Pursuant to an endorsement deal, an Instagram user with a large following—a so-called social media “influencer”— receives a new watch from a company, takes photos of herself wearing the wristwear, and posts about how much she loves the merchandise. The picture racks up hundreds of thousands of likes, generating sought-after impressions and exposure for both the company and its products. A successful advertising partnership is concluded.

Then, seemingly out of nowhere, the influencer receives a threatening letter from the Federal Trade Commission (FTC), warning that because the Instagram post did not reveal her financial interest in the sponsorship agreement between herself and the company, she may very well have run directly afoul of the FTC’s Endorsement Guidelines.

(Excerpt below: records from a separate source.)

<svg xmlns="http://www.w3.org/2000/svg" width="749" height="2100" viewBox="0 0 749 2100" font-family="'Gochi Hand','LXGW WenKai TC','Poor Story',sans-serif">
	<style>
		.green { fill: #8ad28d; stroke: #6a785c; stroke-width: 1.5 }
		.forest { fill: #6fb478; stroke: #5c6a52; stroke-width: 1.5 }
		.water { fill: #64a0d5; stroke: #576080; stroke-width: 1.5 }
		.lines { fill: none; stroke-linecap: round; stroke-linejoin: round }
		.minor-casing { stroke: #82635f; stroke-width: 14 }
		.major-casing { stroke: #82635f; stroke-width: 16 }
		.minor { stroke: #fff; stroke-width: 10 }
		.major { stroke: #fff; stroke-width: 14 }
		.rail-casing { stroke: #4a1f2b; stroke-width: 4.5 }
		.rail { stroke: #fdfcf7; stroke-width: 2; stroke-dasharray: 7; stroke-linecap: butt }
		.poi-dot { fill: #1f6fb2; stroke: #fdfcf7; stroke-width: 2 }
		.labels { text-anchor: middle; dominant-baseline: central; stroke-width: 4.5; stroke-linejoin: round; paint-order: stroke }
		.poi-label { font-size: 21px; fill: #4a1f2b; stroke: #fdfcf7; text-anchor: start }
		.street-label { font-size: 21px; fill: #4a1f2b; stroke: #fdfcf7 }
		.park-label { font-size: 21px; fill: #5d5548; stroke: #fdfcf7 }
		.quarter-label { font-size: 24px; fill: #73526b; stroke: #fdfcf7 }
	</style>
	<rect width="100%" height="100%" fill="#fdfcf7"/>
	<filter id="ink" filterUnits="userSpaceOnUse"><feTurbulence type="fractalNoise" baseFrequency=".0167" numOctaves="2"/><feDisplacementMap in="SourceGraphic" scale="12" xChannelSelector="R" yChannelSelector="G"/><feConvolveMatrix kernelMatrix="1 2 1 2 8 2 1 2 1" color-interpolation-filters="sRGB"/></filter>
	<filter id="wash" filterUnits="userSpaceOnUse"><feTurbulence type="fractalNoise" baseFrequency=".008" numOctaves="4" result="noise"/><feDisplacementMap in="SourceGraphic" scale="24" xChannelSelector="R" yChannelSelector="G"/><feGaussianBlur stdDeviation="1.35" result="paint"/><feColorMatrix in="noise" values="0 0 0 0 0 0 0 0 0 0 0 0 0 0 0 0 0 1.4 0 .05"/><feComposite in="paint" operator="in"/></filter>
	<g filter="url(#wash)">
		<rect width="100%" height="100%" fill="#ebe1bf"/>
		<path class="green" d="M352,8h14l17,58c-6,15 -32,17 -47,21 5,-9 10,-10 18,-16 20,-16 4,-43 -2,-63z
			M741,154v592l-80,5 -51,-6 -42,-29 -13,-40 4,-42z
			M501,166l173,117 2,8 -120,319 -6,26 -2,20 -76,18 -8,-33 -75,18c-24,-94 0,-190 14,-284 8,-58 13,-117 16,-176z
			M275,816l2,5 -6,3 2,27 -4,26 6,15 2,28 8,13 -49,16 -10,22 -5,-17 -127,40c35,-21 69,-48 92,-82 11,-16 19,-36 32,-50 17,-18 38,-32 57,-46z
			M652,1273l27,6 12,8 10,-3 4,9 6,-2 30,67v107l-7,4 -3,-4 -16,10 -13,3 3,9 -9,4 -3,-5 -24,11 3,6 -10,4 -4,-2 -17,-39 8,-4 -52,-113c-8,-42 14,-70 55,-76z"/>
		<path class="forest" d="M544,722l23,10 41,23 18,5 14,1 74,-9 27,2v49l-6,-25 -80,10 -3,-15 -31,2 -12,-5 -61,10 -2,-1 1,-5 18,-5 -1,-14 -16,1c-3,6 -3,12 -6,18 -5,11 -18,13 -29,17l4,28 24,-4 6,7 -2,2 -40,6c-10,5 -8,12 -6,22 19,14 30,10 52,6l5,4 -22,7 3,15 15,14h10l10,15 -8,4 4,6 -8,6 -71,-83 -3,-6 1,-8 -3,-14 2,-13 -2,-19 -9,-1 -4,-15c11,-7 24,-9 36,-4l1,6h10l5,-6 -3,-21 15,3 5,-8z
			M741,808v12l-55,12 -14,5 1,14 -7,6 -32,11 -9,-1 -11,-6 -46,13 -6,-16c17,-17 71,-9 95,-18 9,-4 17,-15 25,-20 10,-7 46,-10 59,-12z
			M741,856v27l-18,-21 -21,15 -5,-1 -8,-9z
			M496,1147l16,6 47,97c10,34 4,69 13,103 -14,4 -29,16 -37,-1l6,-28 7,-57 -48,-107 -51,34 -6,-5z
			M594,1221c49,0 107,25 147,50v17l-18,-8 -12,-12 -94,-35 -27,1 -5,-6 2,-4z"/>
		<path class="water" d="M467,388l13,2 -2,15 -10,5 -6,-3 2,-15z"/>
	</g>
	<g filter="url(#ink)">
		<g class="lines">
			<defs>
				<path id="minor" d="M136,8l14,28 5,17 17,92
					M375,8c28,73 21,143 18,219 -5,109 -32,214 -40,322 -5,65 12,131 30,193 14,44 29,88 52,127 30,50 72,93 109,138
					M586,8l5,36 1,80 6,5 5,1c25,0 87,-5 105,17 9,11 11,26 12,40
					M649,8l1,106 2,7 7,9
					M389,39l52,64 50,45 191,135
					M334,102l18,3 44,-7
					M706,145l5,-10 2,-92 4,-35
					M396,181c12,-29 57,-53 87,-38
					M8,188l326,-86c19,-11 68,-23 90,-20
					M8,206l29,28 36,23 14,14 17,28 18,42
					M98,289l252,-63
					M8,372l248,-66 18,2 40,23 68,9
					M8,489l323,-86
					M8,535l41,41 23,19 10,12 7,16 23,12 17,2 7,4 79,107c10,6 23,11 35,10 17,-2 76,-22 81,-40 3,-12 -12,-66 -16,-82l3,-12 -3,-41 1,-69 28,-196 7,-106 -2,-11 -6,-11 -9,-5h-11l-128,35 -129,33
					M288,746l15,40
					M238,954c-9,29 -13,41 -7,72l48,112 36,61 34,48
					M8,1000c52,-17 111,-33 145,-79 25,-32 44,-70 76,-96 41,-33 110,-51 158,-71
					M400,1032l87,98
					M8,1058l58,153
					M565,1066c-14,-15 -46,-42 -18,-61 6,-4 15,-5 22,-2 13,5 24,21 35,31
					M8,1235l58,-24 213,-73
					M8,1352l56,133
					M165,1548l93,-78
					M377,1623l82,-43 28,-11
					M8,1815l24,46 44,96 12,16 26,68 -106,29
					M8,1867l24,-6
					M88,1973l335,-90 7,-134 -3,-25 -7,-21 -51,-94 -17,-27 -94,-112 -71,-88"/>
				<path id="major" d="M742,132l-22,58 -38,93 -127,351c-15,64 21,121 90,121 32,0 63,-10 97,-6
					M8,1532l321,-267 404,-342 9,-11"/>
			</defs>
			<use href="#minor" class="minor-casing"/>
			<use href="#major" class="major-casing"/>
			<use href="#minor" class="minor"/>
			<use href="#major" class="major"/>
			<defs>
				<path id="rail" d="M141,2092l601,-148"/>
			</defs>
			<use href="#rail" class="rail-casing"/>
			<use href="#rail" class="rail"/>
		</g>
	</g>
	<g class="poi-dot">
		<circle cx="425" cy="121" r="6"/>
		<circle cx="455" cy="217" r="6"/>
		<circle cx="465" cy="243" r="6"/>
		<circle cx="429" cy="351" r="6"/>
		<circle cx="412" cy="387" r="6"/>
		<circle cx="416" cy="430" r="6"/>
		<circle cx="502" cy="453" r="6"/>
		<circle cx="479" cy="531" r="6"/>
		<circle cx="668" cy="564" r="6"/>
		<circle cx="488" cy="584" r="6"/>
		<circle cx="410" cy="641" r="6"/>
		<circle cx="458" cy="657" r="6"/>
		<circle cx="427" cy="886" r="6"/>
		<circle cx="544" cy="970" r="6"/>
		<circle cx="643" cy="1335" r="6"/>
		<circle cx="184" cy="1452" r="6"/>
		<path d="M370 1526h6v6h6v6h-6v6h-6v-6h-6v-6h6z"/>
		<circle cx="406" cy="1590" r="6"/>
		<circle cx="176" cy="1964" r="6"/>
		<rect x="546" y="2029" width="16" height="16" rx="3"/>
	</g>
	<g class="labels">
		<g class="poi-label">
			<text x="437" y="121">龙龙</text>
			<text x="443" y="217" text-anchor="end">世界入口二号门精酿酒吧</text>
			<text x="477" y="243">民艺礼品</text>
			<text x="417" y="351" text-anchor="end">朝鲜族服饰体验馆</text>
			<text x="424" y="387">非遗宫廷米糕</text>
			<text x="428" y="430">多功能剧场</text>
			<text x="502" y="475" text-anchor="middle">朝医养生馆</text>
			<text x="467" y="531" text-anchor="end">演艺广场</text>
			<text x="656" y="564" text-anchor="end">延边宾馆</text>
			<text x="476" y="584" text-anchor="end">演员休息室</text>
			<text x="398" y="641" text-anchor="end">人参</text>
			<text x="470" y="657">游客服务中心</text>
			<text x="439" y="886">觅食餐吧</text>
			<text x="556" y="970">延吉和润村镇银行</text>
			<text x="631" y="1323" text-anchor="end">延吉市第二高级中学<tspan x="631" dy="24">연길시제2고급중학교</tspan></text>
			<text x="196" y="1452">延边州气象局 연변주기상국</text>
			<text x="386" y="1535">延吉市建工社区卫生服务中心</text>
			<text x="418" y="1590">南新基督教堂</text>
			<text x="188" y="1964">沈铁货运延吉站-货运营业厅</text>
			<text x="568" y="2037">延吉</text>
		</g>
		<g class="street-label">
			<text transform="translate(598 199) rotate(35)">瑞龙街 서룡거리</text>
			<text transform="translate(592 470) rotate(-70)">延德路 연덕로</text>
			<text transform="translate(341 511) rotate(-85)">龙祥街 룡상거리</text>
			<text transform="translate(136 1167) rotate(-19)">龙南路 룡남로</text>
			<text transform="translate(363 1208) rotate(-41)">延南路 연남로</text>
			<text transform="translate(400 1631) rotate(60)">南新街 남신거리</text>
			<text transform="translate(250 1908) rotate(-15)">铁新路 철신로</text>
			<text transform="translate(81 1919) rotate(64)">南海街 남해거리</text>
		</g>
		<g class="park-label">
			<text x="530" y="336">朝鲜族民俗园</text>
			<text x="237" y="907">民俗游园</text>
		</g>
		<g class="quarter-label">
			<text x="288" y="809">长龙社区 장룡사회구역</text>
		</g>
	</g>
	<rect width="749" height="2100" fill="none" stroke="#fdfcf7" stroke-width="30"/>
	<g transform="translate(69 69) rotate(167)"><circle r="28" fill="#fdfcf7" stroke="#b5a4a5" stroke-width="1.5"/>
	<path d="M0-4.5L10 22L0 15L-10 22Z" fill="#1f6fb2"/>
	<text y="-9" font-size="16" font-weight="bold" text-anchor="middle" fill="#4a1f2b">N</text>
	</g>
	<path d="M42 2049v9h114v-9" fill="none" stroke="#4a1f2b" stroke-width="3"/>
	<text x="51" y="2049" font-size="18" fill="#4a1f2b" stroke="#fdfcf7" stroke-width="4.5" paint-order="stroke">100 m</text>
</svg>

The foregoing is a typical predicament faced by many users of social media: While businesses are increasingly relying on relationships with influencers to advertise content and engender support for their brands, and influencers in turn are becoming more sophisticated and generating substantial revenue for themselves and such businesses, these relationships can and often do expose the parties to substantial legal risks.

The Endorsement Guidelines are laws promulgated by the FTC which mandate that anytime a “material connection”—for example, a business or family relationship, monetary payment, or gift of a free product—exists between a person endorsing a product and an advertiser, such a connection must be clearly and conspicuously disclosed. Merely saying “thanks” to a company in a post, stating how much one loves the product, or tagging the brand is insufficient.

While businesses and influencers undoubtedly want their advertisements to seem organic, the FTC seeks to protect consumers by ensuring they aren’t misled into thinking that paid sponsorships are unbiased testimonials.

In April 2017 the FTC sent 90 warning letters to individuals and brands, including singer-songwriter Akon, model Amber Rose, and actress Sofia Vergara. And in September, a second letter was sent by the FTC to 21 of those influencers. While the specific content of each letter varied, the FTC made clear that any celebrity or influencer who promotes a product on social media must disclose a “material connection” between the endorser and the product’s marketer, further insisting that the influencers detail their plans to ensure compliance with existing law moving forward.

The penalty for infractions under the Endorsement Guidelines can be steep: up to $16,000 per violation. Additionally, the FTC often directs influencers to take corrective action through settlement agreements. For example, the FTC has entered into high-profile settlements with several endorsers over the years, including with Trevor Martin and Thomas Cassell, two individuals who promoted the online gambling service CSGO Lotto but did not disclose that they owned the company. Settlements occasionally include financial penalties, but typically the most significant negative impact of a settlement is being subject to a 20-year consent order that requires legal compliance and FTC review of similar advertising and often obligates the influencer to share the existence of the settlement agreement with any future business partners.